• DATA SHOWN:

--- START ---

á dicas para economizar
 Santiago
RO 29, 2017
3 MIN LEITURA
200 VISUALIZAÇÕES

--- END ---
--- START ---

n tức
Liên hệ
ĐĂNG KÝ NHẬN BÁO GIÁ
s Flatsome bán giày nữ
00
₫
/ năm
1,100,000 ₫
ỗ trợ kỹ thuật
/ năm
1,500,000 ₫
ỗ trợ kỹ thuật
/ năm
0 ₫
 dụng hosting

--- END ---

• EXERCISE GOAL:
Quote the lines from the items between the line holding "á dicas para economizar" and the line holding "200 VISUALIZAÇÕES", inclusive.

• YOUR SOLUTION:
á dicas para economizar
 Santiago
RO 29, 2017
3 MIN LEITURA
200 VISUALIZAÇÕES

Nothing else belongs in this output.